In the Rhode Island case, several Mafia figures, including former acting boss Luigi “Louie’’ Manocchio, and their associates were accused of and later pleaded guilty to extorting thousands of dollars in protection payments from strip clubs, including the Satin Doll and the Cadillac Lounge. Manocchio and several associates have yet to be sentenced.

Manocchio, 84, yielded control of the Mafia around late 2009. For a short time, according to law enforcement officials, Peter Limone, one of the men vindicated after serving 33 years in prison for a gangland murder he did not commit, assumed the role of acting boss. Limone was subsequently arrested and convicted in Massachusetts state court on bookmaking charges.

Authorities said Wednesday that DiNunzio, whose criminal record includes an extortion conviction, then took control of the New England Mafia, overseeing operations in Boston and Rhode Island.

DiNunzio immediately sought to collect on the cash payments that Manocchio’s crew was receiving from the Rhode Island strip clubs, according to court documents filed Wednesday. He named a top Mafia member from Rhode Island, Edward Lato, as head of the organization in that state and had him deliver money, authorities said.
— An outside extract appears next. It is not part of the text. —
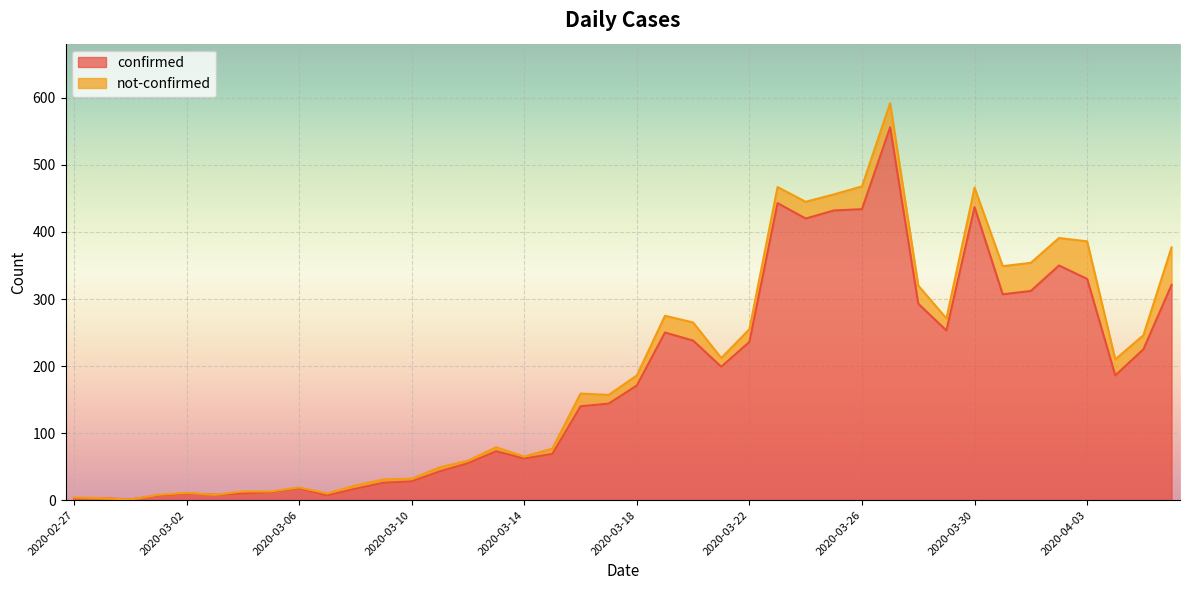

The chart shows a value of 434 at 2020-03-26. True or false?

True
DiNunzio also sought the permission of the New York-based Gambino crime family to require payoffs from someone involved in the adult entertainment industry who was doing business in Rhode Island, authorities said.

DiNunzio, according to the authorities, defined his leadership style.

“As soon as I took over, I changed everything,’’ he allegedly told an associate.

According to court records, DiNunzio issued the warning to bury alive those who defied his rule during a meeting with an associate at My Cousin Vinny’s restaurant in Malden in June 2011. . If someone disobeyed him, he allegedly said, “I get to watch you die in the ground.’’

He added: “I stay there 10 [expletive] hours until your [sic] dead. And I’ll dig you back up and make sure you are dead.’’

Several of DiNunzio’s conversations were recorded on wiretaps, including those he apparently had with members of the Gambino family. The other members of the Mafia were not identified in court records and are referred to only as Mafia members or associates.

DiNunzio began to suspect he was under investigation after Lato and other associates were charged, along with Manocchio, in 2011, according to court records. DiNunzio was searched and had $5,000 seized by the FBI after Lato had given him the money.

DiNunzio told an associate from the Gambino family that he had come to realize that he was being recorded during a meeting at Billy Tse Chinese restaurant in Boston, the records say, confiding to an associate that the Rhode Island investigation could be his downfall.

“That’s the only thing I could think that could set me up,’’ he allegedly said.

Law enforcement officials said Wednesday that the case against DiNunzio shows the inner workings of organized crime. DiNunzio can be heard on wiretaps discussing the process of becoming a “made’’ member, for instance, according to court records.

The officials pledged to continue investigating organized crime in Rhode Island and Boston.

“This is a regional problem that crosses state borders,’’ said Richard DesLauriers, special agent in charge of the FBI office in Boston.

To date nine people, including DiNunzio, have been charged in the extortion of Rhode Island strip clubs, and six have been convicted. Before DiNunzio and Limone, New England Mafia bosses Frank “Cadillac Frank’’ Salemme, the late Nicholas Bianco, and Raymond “Junior’’ Patriarca were convicted.

“The Justice Department and its law enforcement partners are determined to put La Cosa Nostra out of business, and we won’t stop until we’ve done just that,’’ said James M. Trusty, chief of the organized crime and gang unit for the Justice Department.

Officials acknowledged, however, that the arrest of DiNunzio opens a window for someone else to assume the leadership role and that the Mafia continues to operate.

DiNunzio, according to court records, has told associates that his son was working with La Cosa Nostra as “an administrative guy.’’

He has also told an associate that he would not yield his power, not even after an arrest, the records say.

“If I go to the can, I’m still the boss . . . no matter what,’’ he allegedly said.